I refer to this answer for background information on the $\chi^2$ test for contingency tables Chi-Square-Test: Why is the chi-squared test a one-tailed test?.
The test statistic is $X^2 = \sum_{i,j}\frac{(o_{ij}-e_{ij})^2}{e_{ij}}$,
in your case the $o_{ij}$ are the elements of your matrices $d1,d2,d3$. $e_{ij}=p_{i*} p_{*j} N$ where $p_{i*}$ and $p_{*j}$ are the (estimates of) the marginal probabeilities and $N=\sum_{i,j} o_{ij}$.
If we multiply $o_{ij}$ by a constant factor $k$ then we get $o_{ij}^{(n)}=k \cdot o_{ij}$. It is easy to show that $e_{ij}^{(n)}=k \cdot e_{ij}$, therefore
${X^{(n)}}^2 = \sum_{i,j}\frac{(o_{ij}^{(n)}-e_{ij}^{(n)})^2}{e_{ij}^{(n)}}=\frac{k^2}{k} X^2=k\cdot X^2$.
In other words after you multiply your matrix $d1$ with a constant, the test statistic $X^2$ is multiplied by the same constant ${X^{(n)}}^2 =kX^2$. This is what you see in R when you use the option correct=FALSE
in chisq.test
(no continuity correction, because the above formula is for the $\chi^2$ test without continuity correction):
# for d1 X2=267.8571
chisq.test(d1, correct=FALSE)
# for d1/50 X2=267.8571 /50
d2 = d1/50
d2
chisq.test(d2, correct=FALSE)
So the test statistic ${X^{(n)}}^2$ changes (is multiplied by $k$) , but the degrees of freedom of the test $(r-1)(c-1)=2$ (r is the number of rows, c the number of columns) has remained the same and therefore the p-value changes.
Is that normal ? Well what you do when you multiply the table with a factor $k$ is 'simulating' a change in sample size, and as the sample size increases, the results will become more significant:
#significant at 1pct level
chisq.test(d1, correct=FALSE)
#smaller sample size, insignificant at 1pct level
d<-d1/50
chisq.test(d, correct=FALSE)
# even worse, some cells have expected counts below 5 if sample too small and then problems with $\chi^$ approximation
d<-d1/100
chisq.test(d, correct=FALSE)
By the above, the answer to your second question is "yes".

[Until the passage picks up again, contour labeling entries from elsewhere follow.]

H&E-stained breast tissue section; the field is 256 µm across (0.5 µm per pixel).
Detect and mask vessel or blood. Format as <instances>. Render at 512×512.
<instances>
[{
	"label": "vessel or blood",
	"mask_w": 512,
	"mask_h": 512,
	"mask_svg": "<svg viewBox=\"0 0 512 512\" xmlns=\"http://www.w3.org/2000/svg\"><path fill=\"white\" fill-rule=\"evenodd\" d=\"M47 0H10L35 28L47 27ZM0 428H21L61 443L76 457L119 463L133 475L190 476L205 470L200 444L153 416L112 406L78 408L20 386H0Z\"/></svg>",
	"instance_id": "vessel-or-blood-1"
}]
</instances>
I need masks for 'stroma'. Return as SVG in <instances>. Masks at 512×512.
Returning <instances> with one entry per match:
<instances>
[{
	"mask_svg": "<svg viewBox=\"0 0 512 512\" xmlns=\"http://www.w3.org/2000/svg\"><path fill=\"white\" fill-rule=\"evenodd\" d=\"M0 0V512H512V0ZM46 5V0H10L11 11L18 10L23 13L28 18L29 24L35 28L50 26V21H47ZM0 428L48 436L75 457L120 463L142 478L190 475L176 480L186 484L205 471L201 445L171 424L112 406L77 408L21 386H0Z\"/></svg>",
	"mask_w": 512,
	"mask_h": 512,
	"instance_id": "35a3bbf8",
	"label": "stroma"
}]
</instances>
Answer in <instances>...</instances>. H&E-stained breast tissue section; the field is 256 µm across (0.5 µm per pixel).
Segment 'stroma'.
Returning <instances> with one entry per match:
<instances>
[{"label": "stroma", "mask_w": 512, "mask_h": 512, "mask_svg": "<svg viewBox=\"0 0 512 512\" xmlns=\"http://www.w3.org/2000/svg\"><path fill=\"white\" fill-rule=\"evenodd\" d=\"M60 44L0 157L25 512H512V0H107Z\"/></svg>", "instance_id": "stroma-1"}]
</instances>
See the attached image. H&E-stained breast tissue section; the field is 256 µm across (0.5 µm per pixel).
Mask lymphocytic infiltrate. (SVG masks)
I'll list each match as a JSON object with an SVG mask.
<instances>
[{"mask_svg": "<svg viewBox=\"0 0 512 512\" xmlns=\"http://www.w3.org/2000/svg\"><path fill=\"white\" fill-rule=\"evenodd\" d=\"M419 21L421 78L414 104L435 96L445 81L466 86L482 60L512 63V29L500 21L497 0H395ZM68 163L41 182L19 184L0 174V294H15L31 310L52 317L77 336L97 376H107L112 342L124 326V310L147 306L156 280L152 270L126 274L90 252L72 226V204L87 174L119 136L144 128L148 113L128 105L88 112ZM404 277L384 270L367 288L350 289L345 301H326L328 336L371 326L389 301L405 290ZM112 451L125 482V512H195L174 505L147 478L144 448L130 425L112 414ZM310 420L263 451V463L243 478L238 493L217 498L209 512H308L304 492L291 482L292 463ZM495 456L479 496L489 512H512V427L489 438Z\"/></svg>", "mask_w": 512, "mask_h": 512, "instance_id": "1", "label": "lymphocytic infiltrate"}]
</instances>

For the first question I point to the hypothesis that is tested in the $\chi^2$ test for contingency tables: $H_0: \text{ the row-variable is independent of the column variable }$ versus $H_1: \text{ the row-variable is dependent of the column variable }$.
I refer to the answer What follows if we fail to reject the null hypothesis?, to illustrate that 'statitistical evidence' can only be found for $H_1$, so to answer your first question, with the $\chi^2$ test you can find statitistical evidence that the row variable and the column variable are dependent (when you reject $H_0$) however, if you can not reject $H_0$ then you have to conclude that 'there is no evidence that they are dependent so we accept the assumption that they are independent'. So you can not 'detect' that there is 'no association'.
In your comments you say that $H_0$ is rejected (for $d1$) although there was no difference between type 2 and type 3. However, $\chi^2$ tests whether the row variable and the column variable are dependent. 'Type 2' and 'Type 3' are values that can be taken by the column variable.
So with the $\chi^2$ test based on your table $d1$ you conclude that the 'yes/no' answer depends on the variable 'type'. To find differences for the different values of the variable 'type' you will have to analyse the terms of $X^2$ namely $\frac{(o_{ij}-e_{ij})^2}{e_{ij}}$ or if you want the sign of 'deviation' then $\frac{(o_{ij}-e_{ij})}{\sqrt{e_{ij}}}$.
If you are sure that there is no difference between 'type 2' and 'type 3' then you can, or you should, work with a $2 \times 2$ table where the last two columns of $d1$ are aggregated.